Hey, I just saw this for the first time, though I’m going to watch this again, and was pretty impressed by it.

I’ve got a headcold so I can’t really formulate any profound thoughts right now, but I’m impressed something like this was made in the height of the Great Depression. Was this sub-text just so unfamiliar at the time? Because it’s pretty glaring to us, who have the dubious benefit of fifty years of Cold War paranoia.

What are your thoughts on the movie? I just wanted to get something rolling so I can jump into conversation when my head is clear.

It’s been awhile since I’ve seen it but I found it to be a little disjointed. But I guess that probably comes from Chaplin’s shooting style. Almost like a play, split up into serperate venues each with their own sense of completeness perhaps best illustrated by the fact that I saw the machinery scene about 4 times all by itself before I saw the movie itself and was quite surprised that there was more. I had thought that was it in its entirety.
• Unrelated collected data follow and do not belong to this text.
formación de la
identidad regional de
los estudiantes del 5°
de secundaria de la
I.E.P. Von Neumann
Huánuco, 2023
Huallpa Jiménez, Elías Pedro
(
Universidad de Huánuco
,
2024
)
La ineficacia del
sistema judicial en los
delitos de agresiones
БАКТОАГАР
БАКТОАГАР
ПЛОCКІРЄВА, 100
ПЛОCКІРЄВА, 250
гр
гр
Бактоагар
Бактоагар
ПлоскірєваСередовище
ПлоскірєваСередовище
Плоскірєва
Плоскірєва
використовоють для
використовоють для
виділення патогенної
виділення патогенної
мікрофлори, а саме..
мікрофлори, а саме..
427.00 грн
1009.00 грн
But it just didn’t have that same flow of say Gold Rush or City Lights. Not that I didn’t think it was a good film and well worth the viewing it just could have been much better.

In some ways I prefer MODERN TIMES to either THE GOLD RUSH or CITY LIGHTS…it’s much less sentimental, almost Keatonesque.
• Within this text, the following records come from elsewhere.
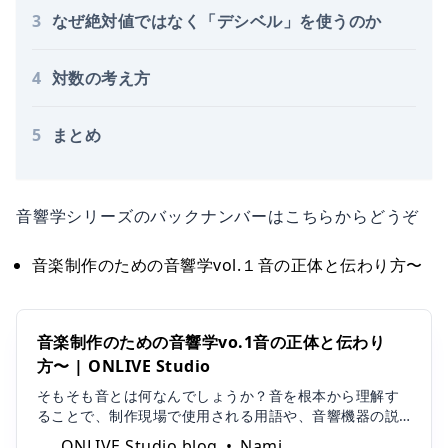
3
なぜ絶対値ではなく「デシベル」を使うのか
4
対数の考え方
5
まとめ
音響学シリーズのバックナンバーはこちらからどうぞ
音楽制作のための音響学vol.１音の正体と伝わり方〜
音楽制作のための音響学vo.1音の正体と伝わり
方〜 | ONLIVE Studio
そもそも音とは何なんでしょうか？音を根本から理解す
ることで、制作現場で使用される用語や、音響機器の説
明書、音作り、制作環境づくり...様々な理解が深まるき
ONLIVE Studio blog
Nami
And some of the disjointed bits include my all-time favorite Chaplin moments:

  1. The Billows Feeding Machine
  2. Charlie running down the street waving the red flag that fell off the lumber truck, and having the Communist Parade fall into step behind him
  3. Charlie hopped up on cocaine (it was hidden in a salt shaker, which he immediately dumped all over his food, rubbed into his moustache, and up his nose)
  4. Roller-skating blindfolded in the department store
  5. That great little nonsense song he sings when he’s a waiter

And it also has the absolutely gawgeous Paulette Goddard, who still makes a great “gamin” at the age of 31.

I also love this film, probably because of the reason you listed, Ike, although I had never thought of it that way before. He even gets the girl at the end. This film may be a little disjointed compared to his others, but it’s still brilliant.

Jeez, when the tramp gets high on coke and then starts trying to pick a fight with the prison’s big bruiser, it’s hysterical! And when he’s stressed out from his repetitive wrenching work and spots the society matron on the street with bolt-shaped buttons on her tits . . . hehehehe!

::Sigh::

I miss Eve. Right about now is where she’d post her opinion on Charlie Chaplin. Are you reading, Mrs. Calabash, wherever you are?

You’ve already mentioned the good bits that I liked. I just wanted to add that Goddard was a fox suprema.

I don’t normally get a reaction like that when I’m watching the older movies. But boyoboyoboyoboyoboyo. Those eyes! That smile!

I would have been buying Photoplay and sending mash notes like a love-struck gandolfo back then.

Now I wish I could see the movie again. . . .

Yeah, me, too. Although she HATES Charlie Chaplin. Right about now she’d be pointing out that he used to slap Goddard around just before he’d walk out to have sex with large-chested 14-year-old girls, and Max Linder was funnier, anyhow.